The US President Joe Biden proposed to waive intellectual property protections for Covid-19 vaccines. His stated goal is humanitarian: to facilitate access in low-income countries, to join the global effort against the pandemic, and to give priority to humans over profits.
This Biden proposal is facing staunch opposition from the American biotech investment community, who is warning against a slippery slope that will stifle the American innovation engine.
They argue that if it’s ok to waive patents for Covid-19 vaccines today for humanitarian reasons, then why not for other terrible diseases?
Rebuilding US influence abroad
This slippery slope argument would make sense if the Biden agenda was really humanitarian. However, I want to reassure Brad, Bruce, and all American investors: the US administration did not become a charity overnight. Biden has narrower political objectives. He wants to build up a US vaccine diplomacy, to contain Russia and China.
It’s all about the American national interest. This waiver can be seen as a requisition for national security purposes. These extraordinary circumstances would not extend to cancer, Alzheimer drugs or insulin, as long as Russia and China do not weaponize them against America (although in the case of insulin, that would be a smart move).
Said otherwise, authorities are entitled to expel a home owner to build a road, or a weapon factory, but not for the purpose of turning his house into a shelter for the homeless.
Diplomatic intent was made clear by the timing of the announcement: at the same time, Russia was shipping Sputnik vaccines to India, a country traditionally within the US sphere of influence.

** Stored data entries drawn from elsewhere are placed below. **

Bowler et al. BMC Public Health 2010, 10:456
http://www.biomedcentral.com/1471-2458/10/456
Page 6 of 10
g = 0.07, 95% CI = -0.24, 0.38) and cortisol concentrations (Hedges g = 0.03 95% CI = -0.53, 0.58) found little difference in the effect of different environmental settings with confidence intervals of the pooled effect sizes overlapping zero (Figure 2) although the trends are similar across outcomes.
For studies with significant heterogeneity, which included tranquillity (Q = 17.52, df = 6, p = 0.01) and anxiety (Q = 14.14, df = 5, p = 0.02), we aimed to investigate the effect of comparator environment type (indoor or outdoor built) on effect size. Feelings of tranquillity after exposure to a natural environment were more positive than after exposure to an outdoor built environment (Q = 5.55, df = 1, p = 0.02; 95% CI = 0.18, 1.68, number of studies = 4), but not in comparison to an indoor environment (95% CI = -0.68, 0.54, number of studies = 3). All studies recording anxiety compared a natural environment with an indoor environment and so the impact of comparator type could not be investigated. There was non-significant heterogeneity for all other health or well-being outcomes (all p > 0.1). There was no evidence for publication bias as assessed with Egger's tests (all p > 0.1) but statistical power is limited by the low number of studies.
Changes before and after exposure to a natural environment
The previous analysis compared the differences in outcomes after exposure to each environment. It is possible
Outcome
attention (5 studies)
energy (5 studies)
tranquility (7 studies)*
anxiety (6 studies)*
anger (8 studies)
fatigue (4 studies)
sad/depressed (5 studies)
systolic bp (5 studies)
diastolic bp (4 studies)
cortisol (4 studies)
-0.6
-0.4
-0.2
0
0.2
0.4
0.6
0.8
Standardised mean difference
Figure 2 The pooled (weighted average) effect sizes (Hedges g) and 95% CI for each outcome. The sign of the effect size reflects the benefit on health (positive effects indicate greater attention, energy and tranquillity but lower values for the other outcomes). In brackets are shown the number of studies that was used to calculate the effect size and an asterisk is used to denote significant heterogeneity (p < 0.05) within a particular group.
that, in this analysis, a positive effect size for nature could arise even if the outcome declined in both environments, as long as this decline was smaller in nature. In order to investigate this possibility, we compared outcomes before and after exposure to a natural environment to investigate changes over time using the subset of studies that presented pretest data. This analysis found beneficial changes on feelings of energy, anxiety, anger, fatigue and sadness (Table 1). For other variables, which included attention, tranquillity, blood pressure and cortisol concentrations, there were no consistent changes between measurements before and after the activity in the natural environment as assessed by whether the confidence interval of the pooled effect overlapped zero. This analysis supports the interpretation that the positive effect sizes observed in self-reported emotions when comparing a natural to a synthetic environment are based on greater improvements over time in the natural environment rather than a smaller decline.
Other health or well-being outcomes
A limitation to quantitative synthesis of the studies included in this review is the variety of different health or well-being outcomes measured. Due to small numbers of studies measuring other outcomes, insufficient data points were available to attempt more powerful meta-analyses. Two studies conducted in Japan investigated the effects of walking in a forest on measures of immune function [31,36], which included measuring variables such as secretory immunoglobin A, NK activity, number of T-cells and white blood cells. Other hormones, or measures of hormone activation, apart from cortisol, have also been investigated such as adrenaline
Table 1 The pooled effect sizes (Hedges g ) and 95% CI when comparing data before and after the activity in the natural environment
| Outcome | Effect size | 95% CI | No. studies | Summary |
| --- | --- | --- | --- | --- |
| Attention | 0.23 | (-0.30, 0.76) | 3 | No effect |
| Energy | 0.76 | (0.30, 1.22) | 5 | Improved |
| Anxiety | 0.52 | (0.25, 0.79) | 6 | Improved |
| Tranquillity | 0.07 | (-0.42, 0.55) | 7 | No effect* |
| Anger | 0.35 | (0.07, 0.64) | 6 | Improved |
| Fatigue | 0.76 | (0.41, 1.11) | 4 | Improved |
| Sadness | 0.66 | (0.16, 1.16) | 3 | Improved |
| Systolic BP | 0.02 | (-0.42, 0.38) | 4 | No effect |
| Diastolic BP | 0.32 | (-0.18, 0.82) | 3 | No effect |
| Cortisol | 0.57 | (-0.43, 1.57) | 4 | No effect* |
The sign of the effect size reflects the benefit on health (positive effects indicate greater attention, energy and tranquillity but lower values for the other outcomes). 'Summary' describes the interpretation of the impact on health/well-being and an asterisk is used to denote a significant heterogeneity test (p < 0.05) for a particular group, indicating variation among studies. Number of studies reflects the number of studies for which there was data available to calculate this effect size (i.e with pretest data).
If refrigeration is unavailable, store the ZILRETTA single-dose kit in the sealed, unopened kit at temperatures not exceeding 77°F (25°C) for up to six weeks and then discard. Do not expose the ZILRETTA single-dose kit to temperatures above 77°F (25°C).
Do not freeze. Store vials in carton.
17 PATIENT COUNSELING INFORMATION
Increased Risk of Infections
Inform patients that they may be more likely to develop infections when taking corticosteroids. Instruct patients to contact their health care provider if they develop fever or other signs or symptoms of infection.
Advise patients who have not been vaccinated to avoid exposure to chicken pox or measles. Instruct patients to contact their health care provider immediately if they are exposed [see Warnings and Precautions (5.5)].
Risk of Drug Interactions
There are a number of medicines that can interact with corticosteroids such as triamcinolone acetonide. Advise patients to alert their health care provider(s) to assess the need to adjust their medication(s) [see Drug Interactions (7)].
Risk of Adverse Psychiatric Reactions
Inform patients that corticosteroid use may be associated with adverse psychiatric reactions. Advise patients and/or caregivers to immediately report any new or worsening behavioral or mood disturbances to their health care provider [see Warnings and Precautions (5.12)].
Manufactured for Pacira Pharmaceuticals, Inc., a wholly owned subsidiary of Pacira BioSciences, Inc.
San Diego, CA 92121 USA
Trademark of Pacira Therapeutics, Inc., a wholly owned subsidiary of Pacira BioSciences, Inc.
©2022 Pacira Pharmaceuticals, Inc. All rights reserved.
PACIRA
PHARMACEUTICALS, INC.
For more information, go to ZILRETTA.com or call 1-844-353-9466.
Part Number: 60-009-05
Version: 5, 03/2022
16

Moreover, the World Health Organization was approving the Chinese Sinopharm vaccine for global use:
It was a “Sputnik moment” for the Biden administration: they started to realize that their America-first vaccine strategy was backfiring:
On social medias, Captain America was no longer the hero of the free world:
Biden had to urgently make a PR move, to show that he had something to offer to the world, especially to India, which is lobbying for this IP waiver since October
If Joe Biden was serious about his idea, he would have simply purchased the patents, and then open-sourced them. That would have been America’s gift to the world. Patents are commodities, very affordable from the viewpoint of federal spending. For example, the combined market cap of Moderna and BioNTech is 124 Billion USD, which is only 2% of the 6 Trillion USD annual budget plan, and only 15% of the 778 Billion USD military budget. The Pharma market will celebrate this super-exit.
However, this win-win deal is not interesting for Biden. He wanted to run a show to attract spotlights at the World Trade Organization.
Moreover, on the domestic front, he was looking for a mock fight with the Pharma lobby, in order to increase his popularity.
Influence progressives at home
This political stunt has a secondary goal within the domestic debate on affordable healthcare (a topic covered in a previous blog post). Biden wants leadership on the left wing of the Democratic party, while avoiding a radical rethinking of the American healthcare system (Medicare for All…).
This IP waiver is a legal hack that traps the conversation about healthcare reform into a dead end. It’s a deliberately temporary and exceptional solution, which spreads the misconception that affordable healthcare is necessarily unsustainable. Therefore, after this IP waiver, healthcare policy will get back to business as usual, and status quo is what Biden wants, after all.
However, the pandemic showed a better path towards reform. For example, vaccine development got faster and cheaper with Operation Warp Speed, a mix of government subsidies and pre-orders. It proposed a specific format of voluntary price control that happened to be attractive to the Pharma industry. Those innovative vaccines even became free at the point of delivery. And these state interventions happened to be good for the economy.
These progressive policies were implemented, quite surprisingly, by the Trump administration:
Why not extending Operation Warp Speed to few other non-communicable diseases? Medicare for All, but not yet for everything. That’s the slippery slope to follow.